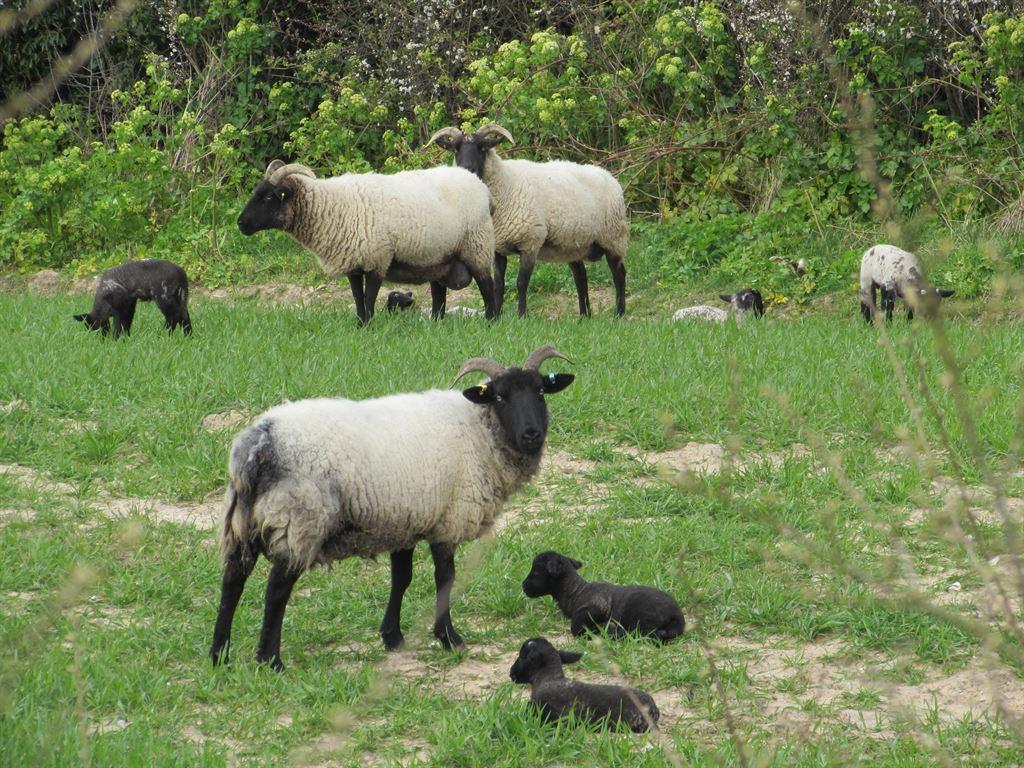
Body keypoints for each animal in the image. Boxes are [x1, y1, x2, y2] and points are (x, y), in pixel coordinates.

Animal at [210, 346, 575, 670]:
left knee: (233, 580)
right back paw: (270, 661)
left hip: (242, 521)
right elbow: (445, 579)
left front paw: (393, 637)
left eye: (541, 391)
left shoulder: (405, 521)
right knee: (275, 592)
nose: (532, 434)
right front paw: (449, 638)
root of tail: (259, 440)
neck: (480, 430)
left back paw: (219, 656)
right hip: (298, 520)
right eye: (500, 397)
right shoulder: (447, 521)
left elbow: (402, 578)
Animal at [237, 160, 497, 324]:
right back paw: (436, 322)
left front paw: (369, 325)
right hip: (440, 259)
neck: (331, 207)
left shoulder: (377, 258)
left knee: (487, 285)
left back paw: (491, 320)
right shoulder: (353, 263)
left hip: (477, 246)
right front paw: (361, 323)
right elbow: (357, 298)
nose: (241, 223)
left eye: (269, 196)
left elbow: (370, 296)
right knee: (439, 295)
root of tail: (480, 186)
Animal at [426, 123, 629, 317]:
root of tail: (608, 175)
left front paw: (522, 316)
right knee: (581, 276)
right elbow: (499, 285)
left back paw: (618, 314)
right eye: (456, 149)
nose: (468, 169)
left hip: (613, 237)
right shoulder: (497, 249)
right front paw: (497, 316)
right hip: (572, 244)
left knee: (619, 275)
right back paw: (584, 316)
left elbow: (521, 283)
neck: (505, 182)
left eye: (483, 147)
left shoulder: (530, 242)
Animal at [521, 551, 685, 641]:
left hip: (643, 617)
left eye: (536, 571)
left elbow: (575, 628)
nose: (523, 586)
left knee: (644, 634)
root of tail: (677, 617)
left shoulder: (595, 608)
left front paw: (598, 630)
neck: (575, 592)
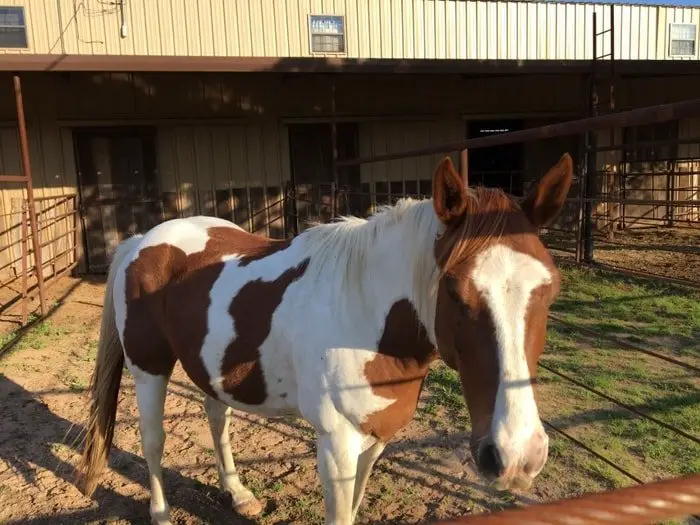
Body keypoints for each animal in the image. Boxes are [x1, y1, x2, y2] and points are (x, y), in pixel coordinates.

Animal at [76, 152, 576, 524]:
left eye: (551, 289)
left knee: (217, 419)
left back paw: (238, 493)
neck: (364, 314)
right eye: (454, 290)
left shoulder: (375, 439)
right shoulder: (335, 444)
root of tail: (141, 240)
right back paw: (161, 512)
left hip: (211, 366)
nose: (516, 456)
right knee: (153, 440)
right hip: (149, 369)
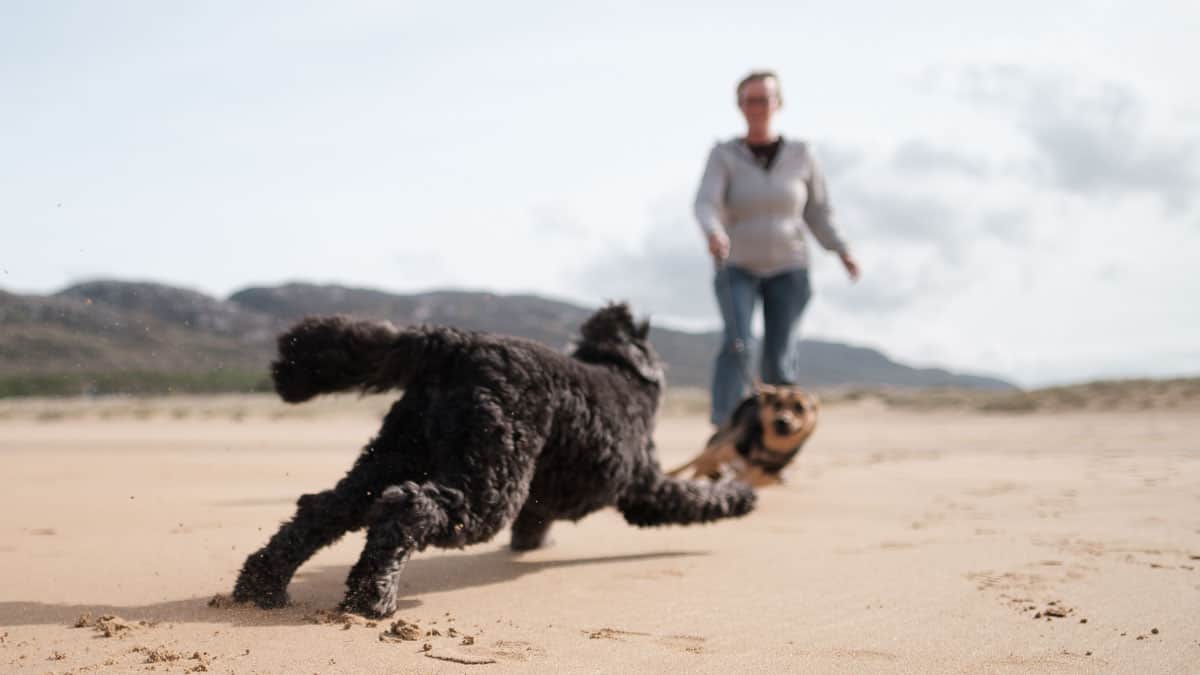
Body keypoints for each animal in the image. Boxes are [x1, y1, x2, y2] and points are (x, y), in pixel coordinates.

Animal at [232, 303, 753, 614]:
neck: (620, 372)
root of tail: (453, 344)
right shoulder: (646, 489)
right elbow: (698, 498)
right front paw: (742, 494)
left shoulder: (544, 496)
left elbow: (535, 521)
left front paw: (532, 544)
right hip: (488, 484)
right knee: (409, 506)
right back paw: (371, 596)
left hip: (395, 453)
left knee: (325, 508)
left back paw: (262, 584)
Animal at [672, 384, 820, 482]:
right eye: (777, 404)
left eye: (800, 407)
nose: (782, 421)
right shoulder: (716, 454)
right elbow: (696, 473)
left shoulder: (752, 474)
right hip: (721, 441)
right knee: (692, 463)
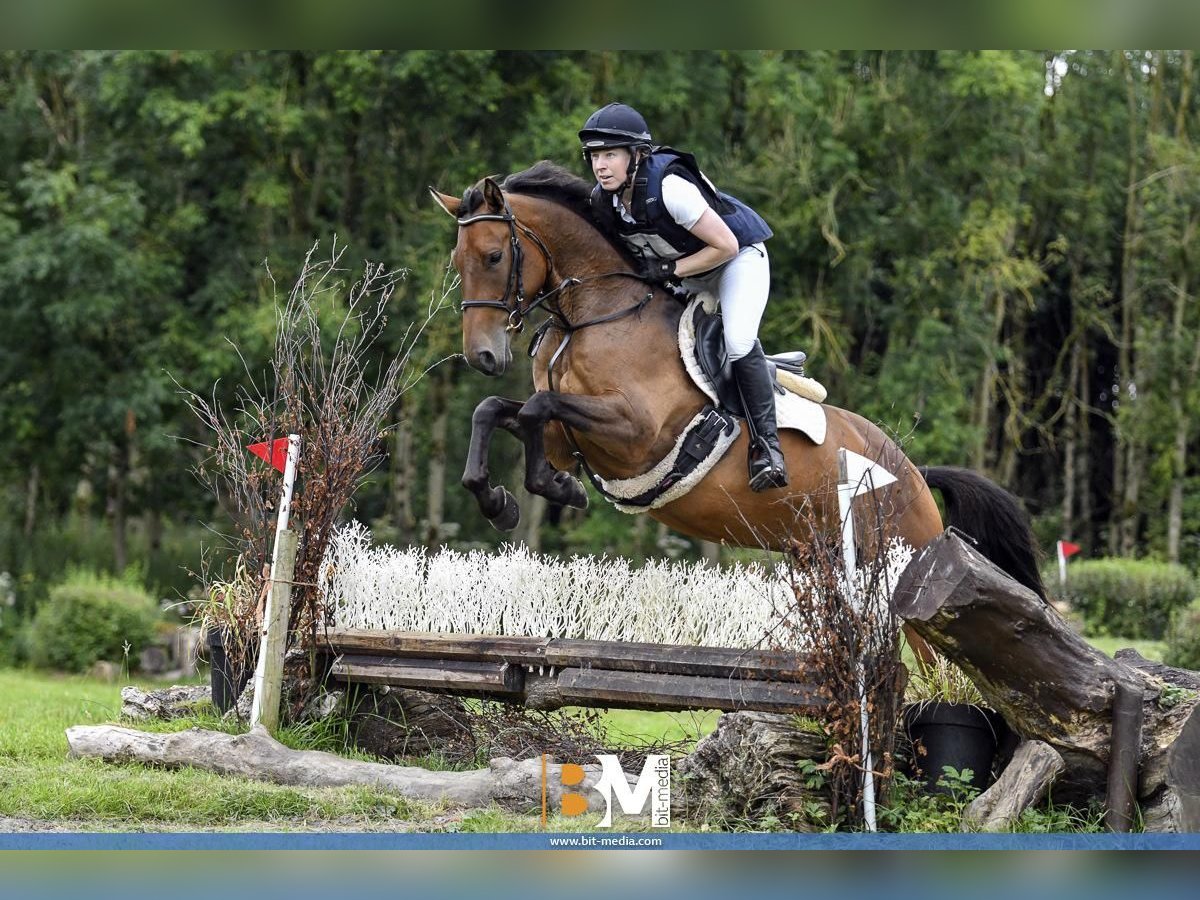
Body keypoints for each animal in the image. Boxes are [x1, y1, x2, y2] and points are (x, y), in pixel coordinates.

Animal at [429, 162, 1041, 628]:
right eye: (457, 263)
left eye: (493, 257)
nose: (484, 357)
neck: (594, 314)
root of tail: (912, 472)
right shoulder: (567, 433)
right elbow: (498, 411)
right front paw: (505, 500)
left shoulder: (637, 433)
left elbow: (537, 407)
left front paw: (552, 487)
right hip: (818, 561)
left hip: (899, 568)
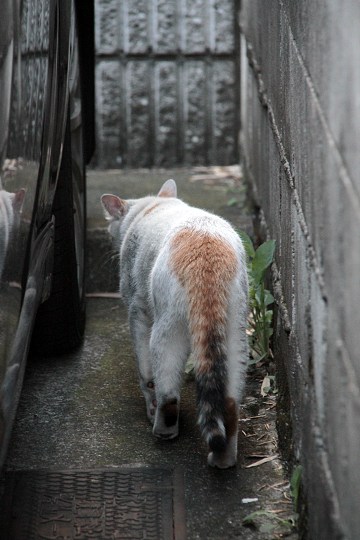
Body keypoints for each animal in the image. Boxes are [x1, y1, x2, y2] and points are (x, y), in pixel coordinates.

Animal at [101, 179, 248, 466]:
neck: (152, 206)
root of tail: (208, 251)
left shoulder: (137, 310)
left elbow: (145, 372)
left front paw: (149, 407)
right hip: (235, 333)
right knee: (230, 403)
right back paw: (223, 460)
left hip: (167, 328)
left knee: (168, 392)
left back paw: (163, 430)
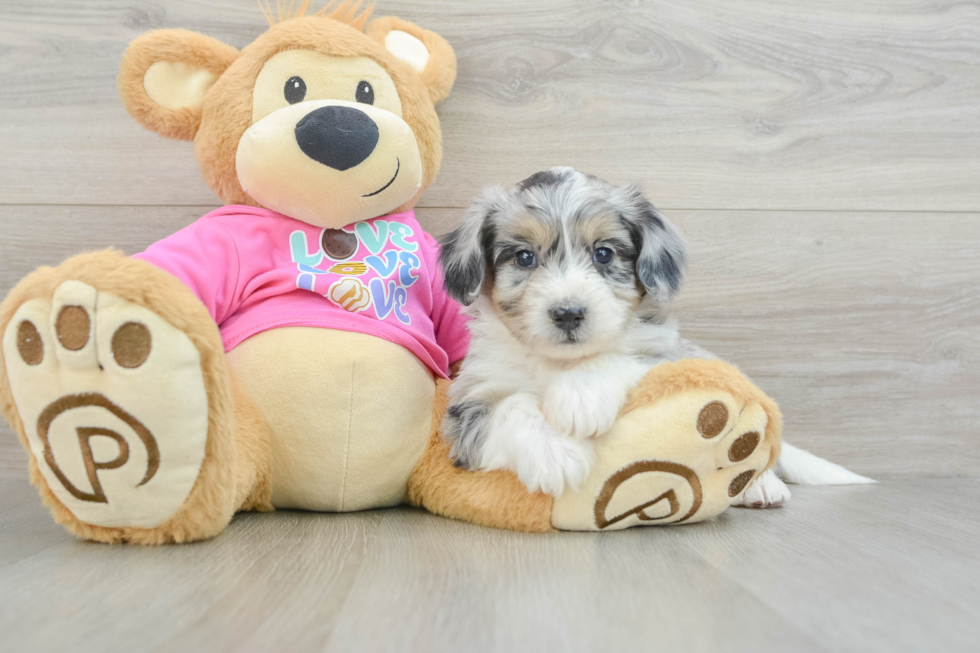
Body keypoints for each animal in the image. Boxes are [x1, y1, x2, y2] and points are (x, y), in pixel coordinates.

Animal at [440, 167, 684, 494]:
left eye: (604, 254)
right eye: (524, 257)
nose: (568, 314)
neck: (558, 362)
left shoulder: (667, 355)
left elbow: (615, 356)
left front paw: (581, 396)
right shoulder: (468, 402)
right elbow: (510, 405)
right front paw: (554, 450)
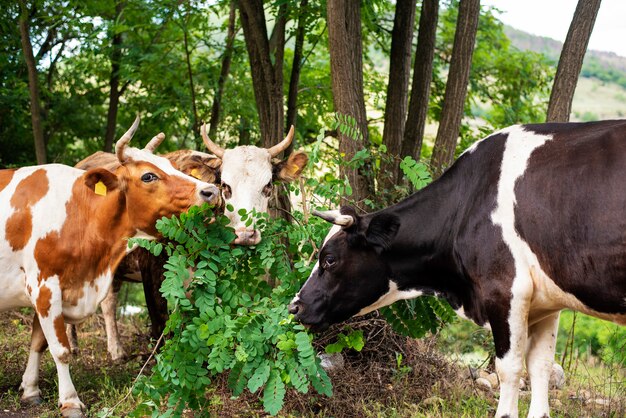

++++++

## ACTIVITY
Go through the entries and return each line where the word "back" appears.

## EXERCISE RESULT
right back paw: (270, 661)
left back paw: (219, 656)
right back paw: (436, 322)
left back paw: (491, 320)
left back paw: (618, 314)
right back paw: (584, 316)
left back paw: (238, 493)
right back paw: (161, 512)
right back paw: (371, 596)
left back paw: (262, 584)
right back paw: (223, 460)
left back paw: (163, 430)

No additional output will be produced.